Exercise requirements
Repeat the passage below on liquid levodopa and amantadine word for word, in full.

Source passage
[Start of section]

To prepare liquid levodopa at a concentration in which 1 mL is equivalent to 1 mg of levodopa, dissolve 10 tablets of 25/100 mg of carbidopa/levodopa and 2 g of ascorbic acid with 1 L of water.27,28 Continuous levodopa infusion delivered into the duodenum results in stable plasma levodopa levels and reduction in motor fluctuations and dyskinesia.29-31 Liquified levodopa has been shown to improve on time without increasing dyskinesia.32,33
- Amantadine. Amantadine (Symmetrel) is a N-methyl-d-aspartic acid receptor antagonist. It was the only pharmacological agent found to be beneficial for the treatment of dyskinesia in a recent evidence-based review.34 An open-label study5 also showed that the agent has a small benefit in improving off time.

[End of section]

Dataset entries
[Start of section]

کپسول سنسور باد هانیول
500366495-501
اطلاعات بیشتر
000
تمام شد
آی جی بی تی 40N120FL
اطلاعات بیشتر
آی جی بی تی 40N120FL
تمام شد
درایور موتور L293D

[End of section]

Your response
To prepare liquid levodopa at a concentration in which 1 mL is equivalent to 1 mg of levodopa, dissolve 10 tablets of 25/100 mg of carbidopa/levodopa and 2 g of ascorbic acid with 1 L of water.27,28 Continuous levodopa infusion delivered into the duodenum results in stable plasma levodopa levels and reduction in motor fluctuations and dyskinesia.29-31 Liquified levodopa has been shown to improve on time without increasing dyskinesia.32,33
- Amantadine. Amantadine (Symmetrel) is a N-methyl-d-aspartic acid receptor antagonist. It was the only pharmacological agent found to be beneficial for the treatment of dyskinesia in a recent evidence-based review.34 An open-label study5 also showed that the agent has a small benefit in improving off time.